Start

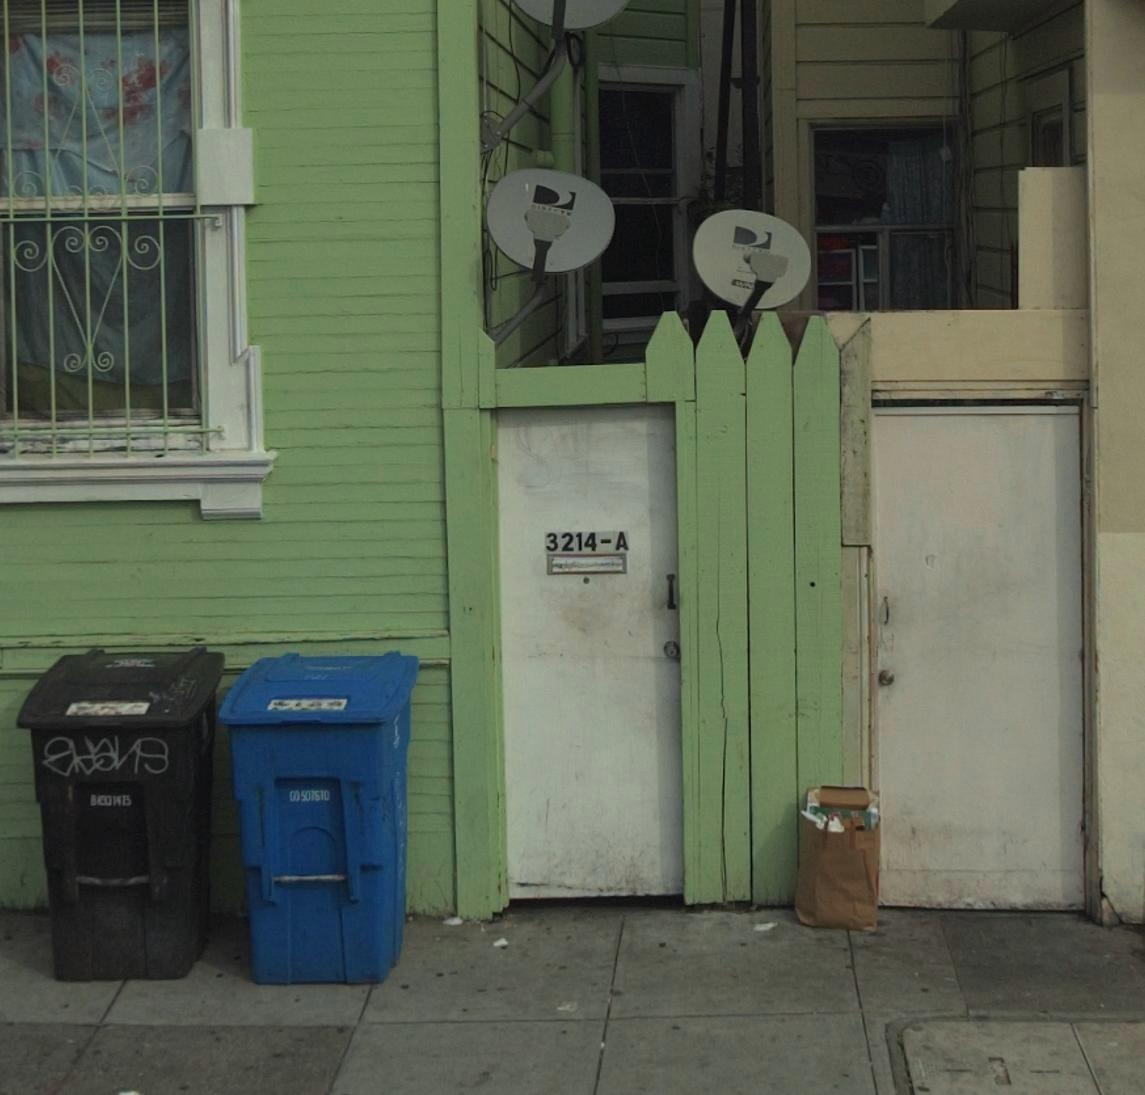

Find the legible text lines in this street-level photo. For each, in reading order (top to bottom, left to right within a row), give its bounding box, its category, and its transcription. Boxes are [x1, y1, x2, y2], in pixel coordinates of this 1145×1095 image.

[545, 530, 630, 553] StreetNumber: 3214-A
[288, 787, 332, 803] None: 00501610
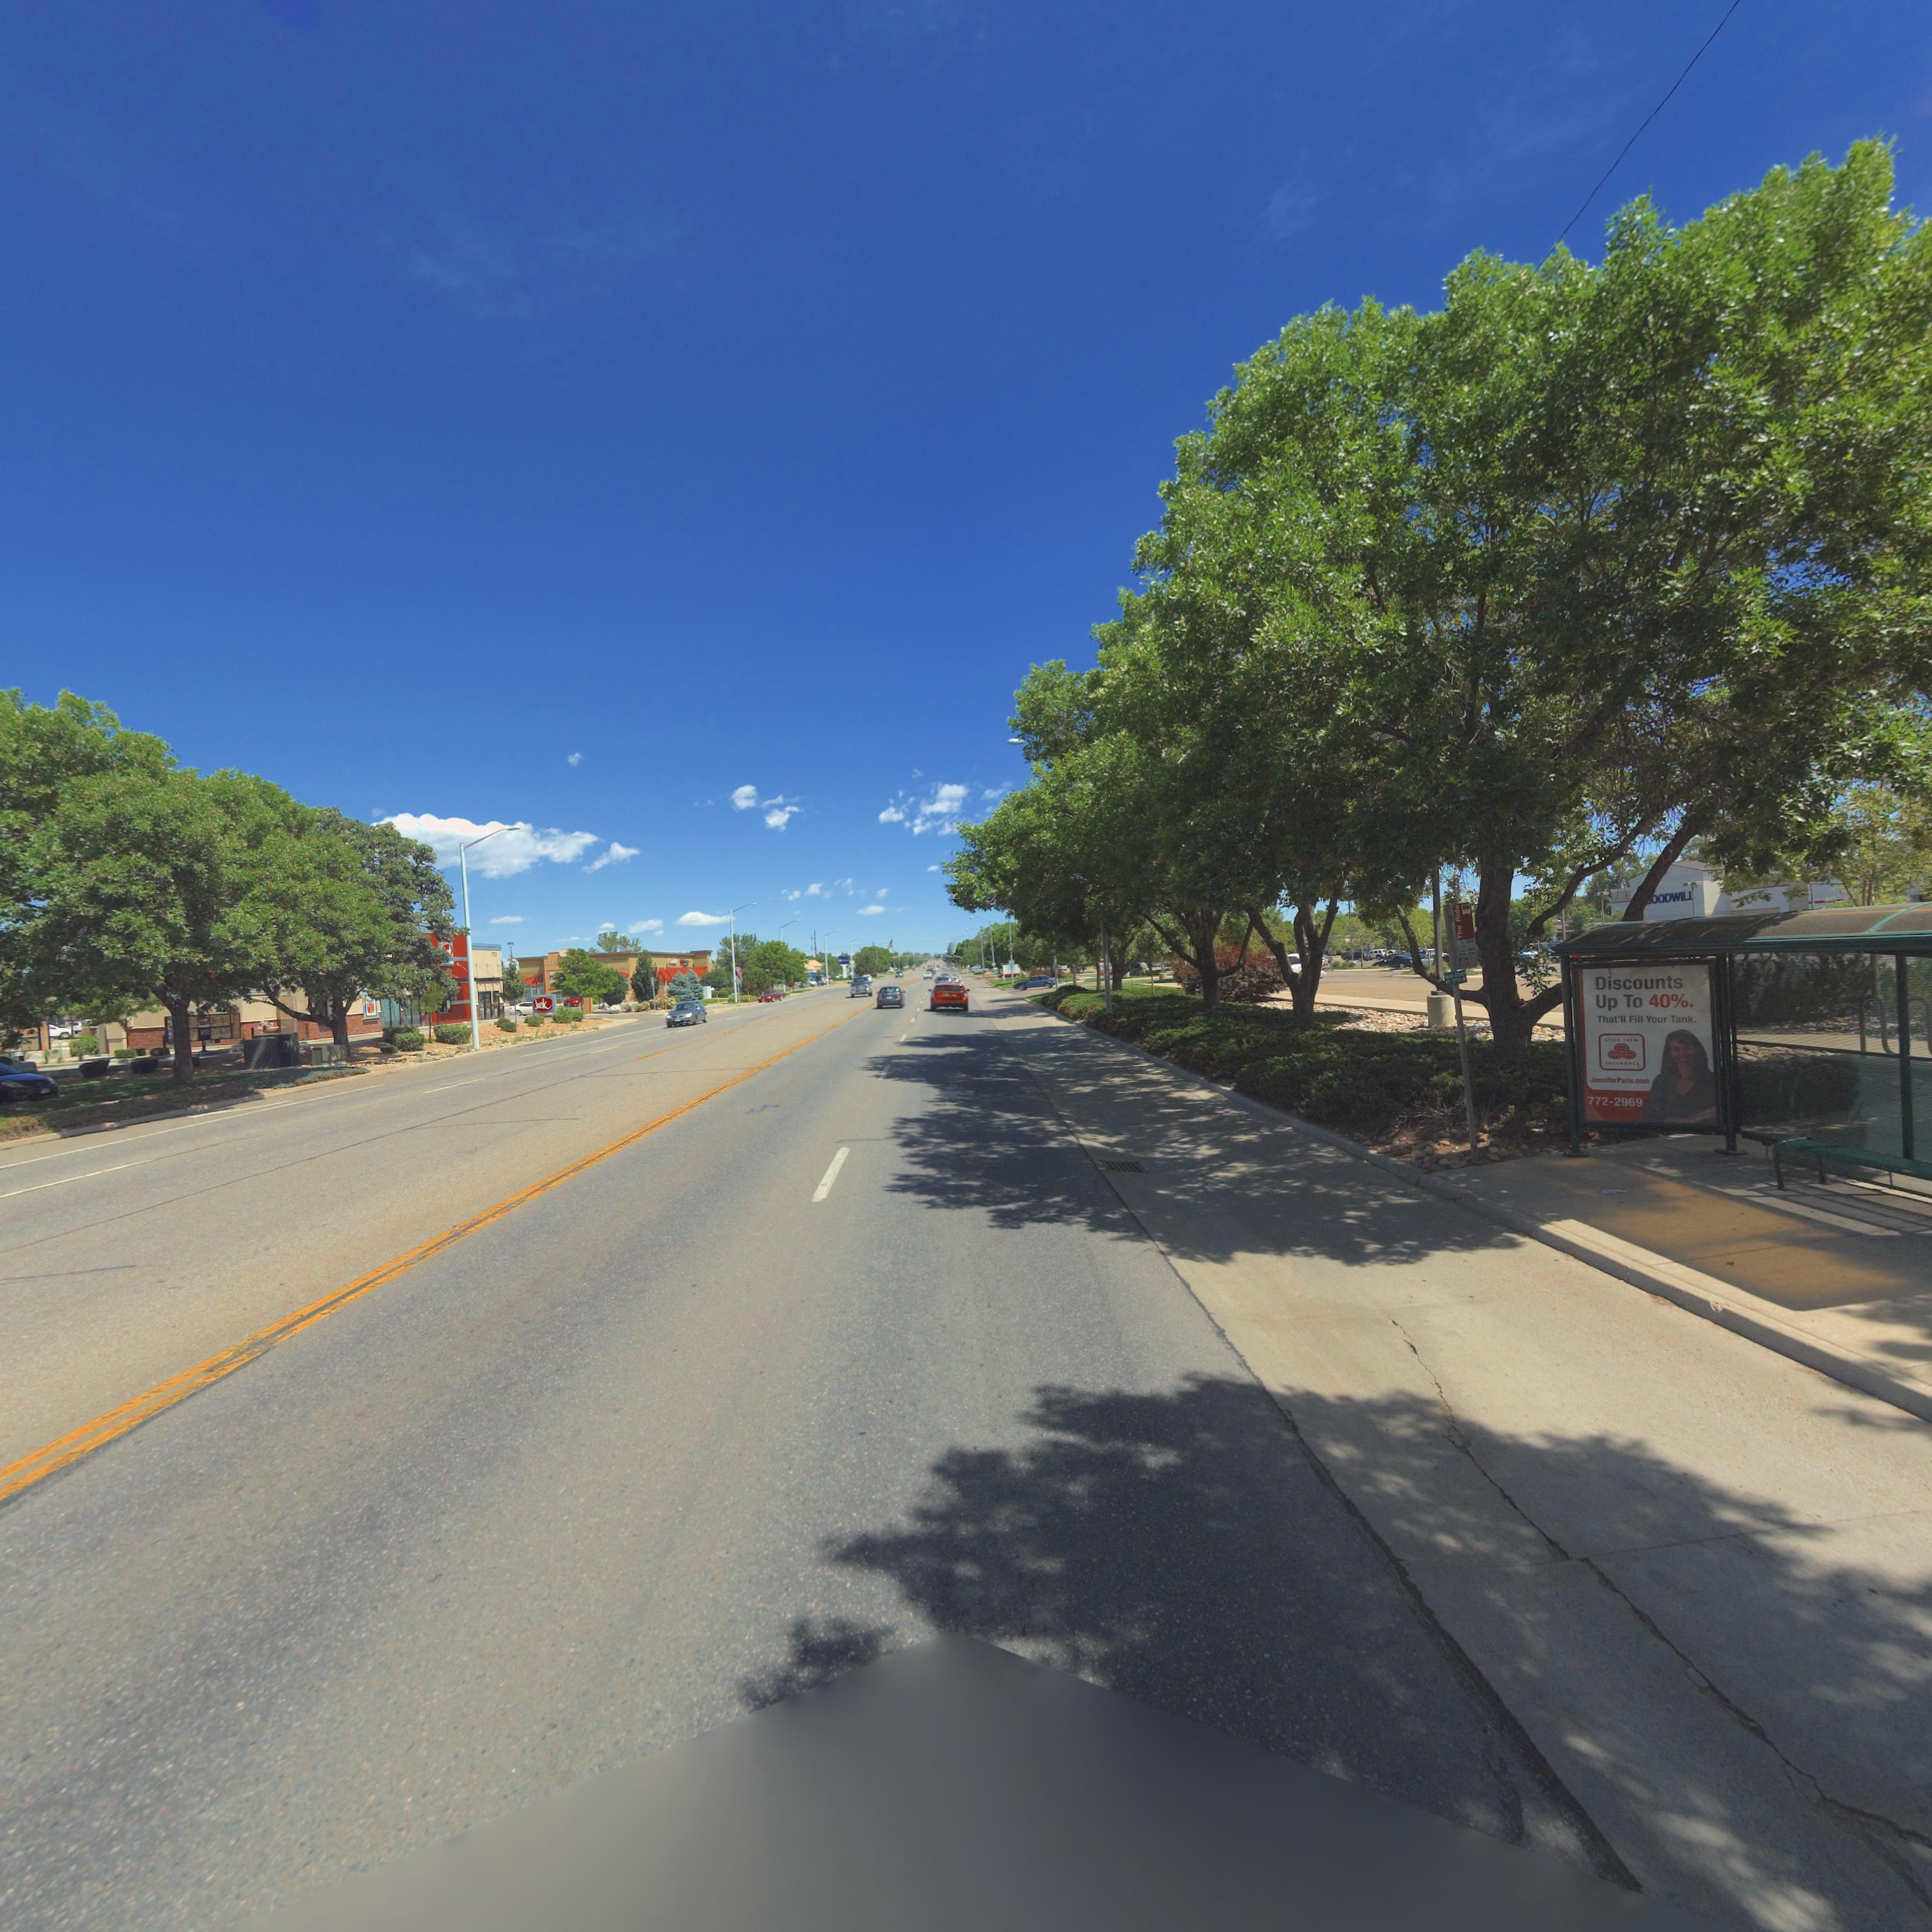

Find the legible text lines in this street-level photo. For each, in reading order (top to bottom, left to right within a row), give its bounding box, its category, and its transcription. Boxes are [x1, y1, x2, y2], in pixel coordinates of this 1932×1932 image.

[1647, 890, 1696, 904] BusinessName: *OODWIL*
[490, 952, 497, 956] StreetNumber: 1***
[534, 997, 552, 1010] BusinessName: Jack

End

## Challenge
Copy out every line of the entries above without changing anything, but leave out the pictures.

## Reply to the task
Find the legible text lines in this street-level photo. For each, in reading order (top to bottom, left to right within a row), give its bounding box, its category, and its transcription. Boxes are [x1, y1, x2, y2], in pixel coordinates of this 1145×1095 image.

[545, 530, 630, 553] StreetNumber: 3214-A
[288, 787, 332, 803] None: 00501610

Find the legible text lines in this street-level photo. For each, in reading order (top to bottom, left to right within a row), give its bounding box, its category, and its transcription. Boxes are [x1, y1, x2, y2], in pixel coordinates of this 1932×1932 image.

[1647, 890, 1696, 904] BusinessName: *OODWIL*
[490, 952, 497, 956] StreetNumber: 1***
[534, 997, 552, 1010] BusinessName: Jack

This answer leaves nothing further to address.